The Case for “Efficiency First”

I’VE GOT A HYPOTHETICAL QUESTION FOR YOU—

Question: Would you go out and buy an entirely new wardrobe if you knew for a fact that you were about to drop 50 pounds in the next six months?

Answer: Of course not. You’d end up with clothes that were way to big for the new you.

SO LET ME POSE A NOT-SO-HYPOTHETICAL QUESTION—

Question: Why have we focused our effort and attention on the adoption of renewable generation when most are sized to artificially large building loads?

Answer: Well, the Department of Energy (DOE) has found adoption rates for energy efficient infrastructure has lagged in nearly every pertinent equipment market—equipment that effect and/or make up the majority of a building’s energy usage.

However, as this inefficient infrastructure naturally ages out and/or innovative business models like Empower Equity’s (EMPEQ) UnFinancing℠ program aid in market adoption, these building energy loads will inevitably drop in the next five to ten years. Yet, we have advocated for assets with assumed lives of 20 – 25 years to supply the generation for this same building stock at current energy usage levels.

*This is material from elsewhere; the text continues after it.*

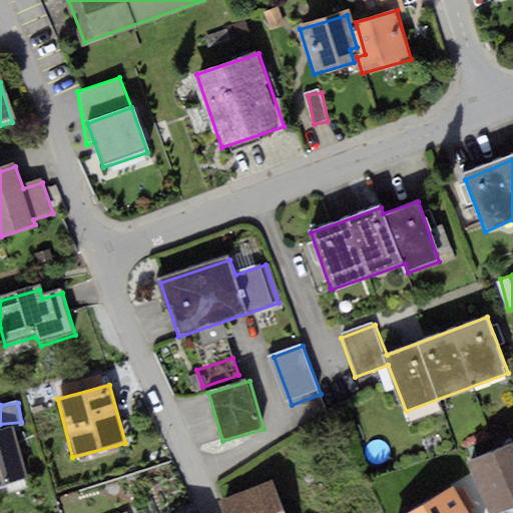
[(14,428),(0,432),(0,482),(26,475),(14,428)]
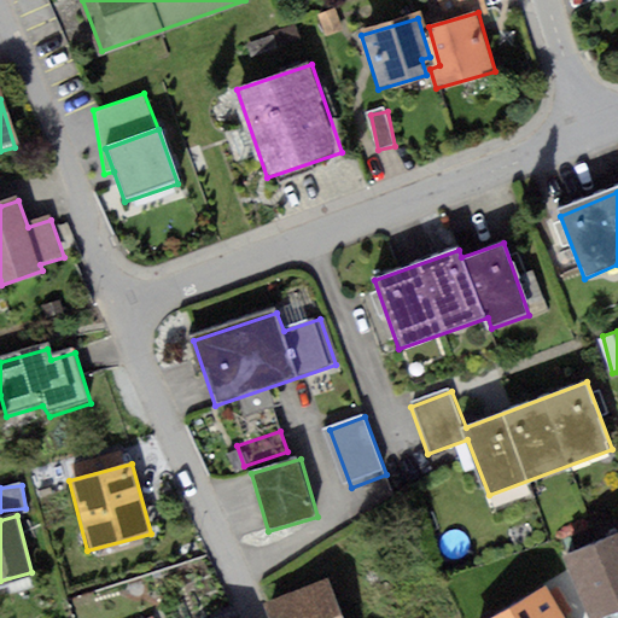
[(617,535),(564,558),(588,617),(604,617),(617,612),(617,535)]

I have always been an enormous advocate for renewable generation and firmly believe this is the key to unlocking a sustainable future.

Still, building owners should always consider efficiency measures as their first priority when retrofitting their building site. Only after 60W fluorescent lights are retrofitted with 18W LED lights, a 93%-efficient combined heat and power (CHP) machine is providing hot water as well as producing baseline electric consumption as a byproduct—or 60%-efficient boilers are replaced with 95%-efficient products can we fully understand the building’s true energy profile for 2018.

With these long-lived, efficient assets in place, we can properly size our even longer lived generation assets to our new “slimmed-down” building—thereby creating a truly sustainable solution for the next decade or longer.

All advocates in our industry agree that the goal is to achieve a more sustainable energy infrastructure. On the other hand, if we are installing generation assets for artificially inflated loads, nobody wins in the long run.